═══ Raw data ═══
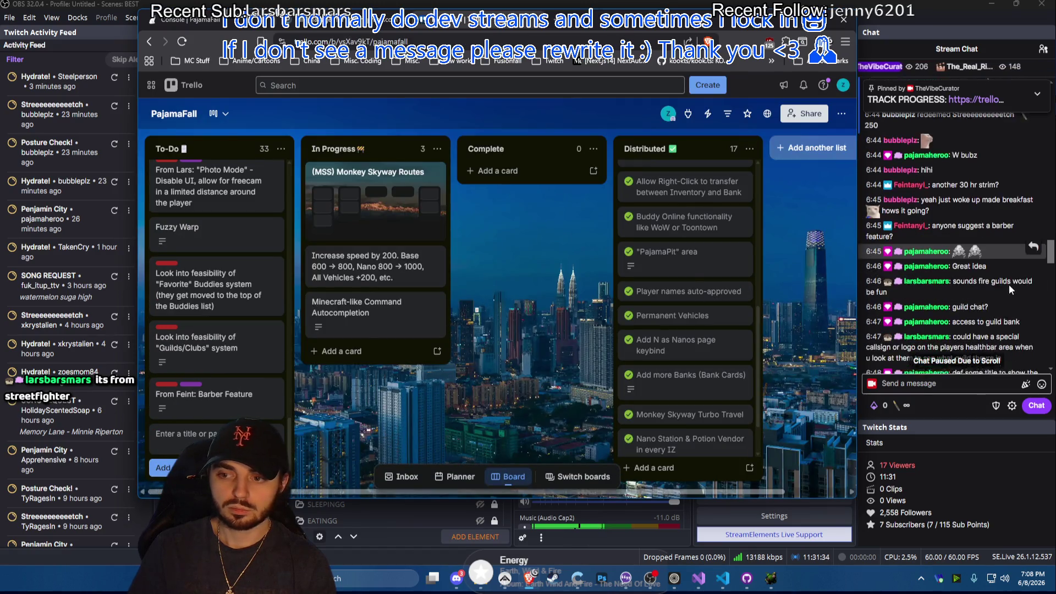
scroll(1011, 225, down, 2)
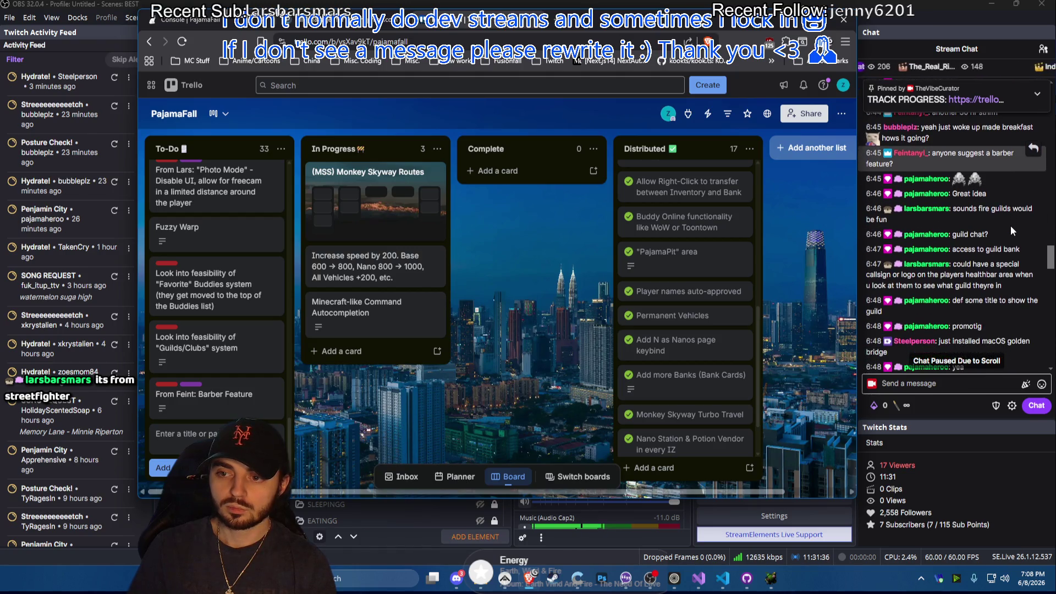
scroll(1011, 226, down, 1)
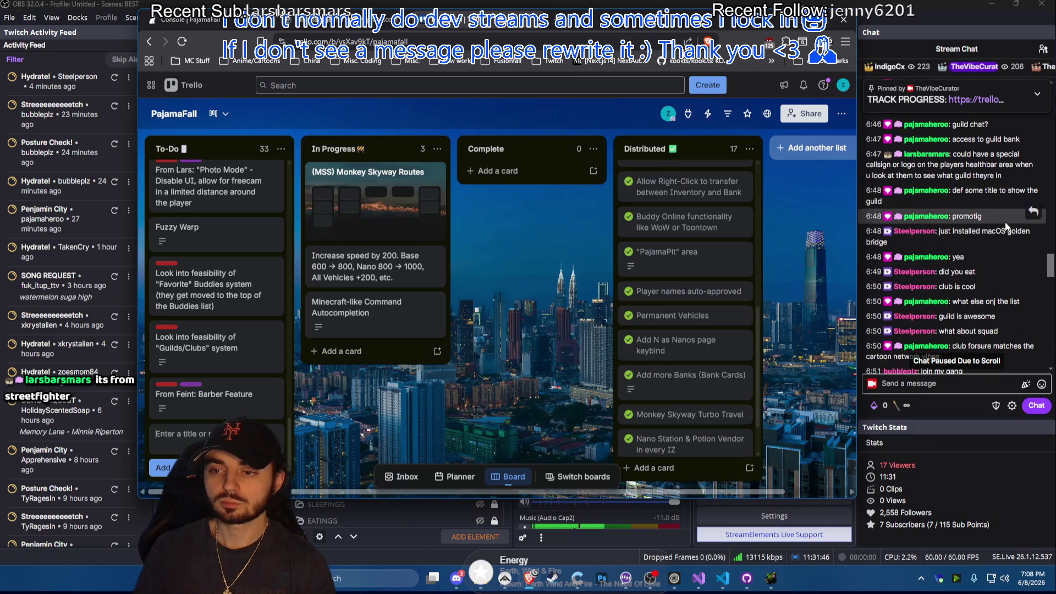
scroll(1005, 226, down, 2)
scroll(1005, 222, down, 1)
═══
Repeat the data exactly. Pictures should not appear.

Answer for the task:
scroll(1011, 225, down, 2)
scroll(1011, 226, down, 1)
scroll(1005, 226, down, 2)
scroll(1005, 222, down, 1)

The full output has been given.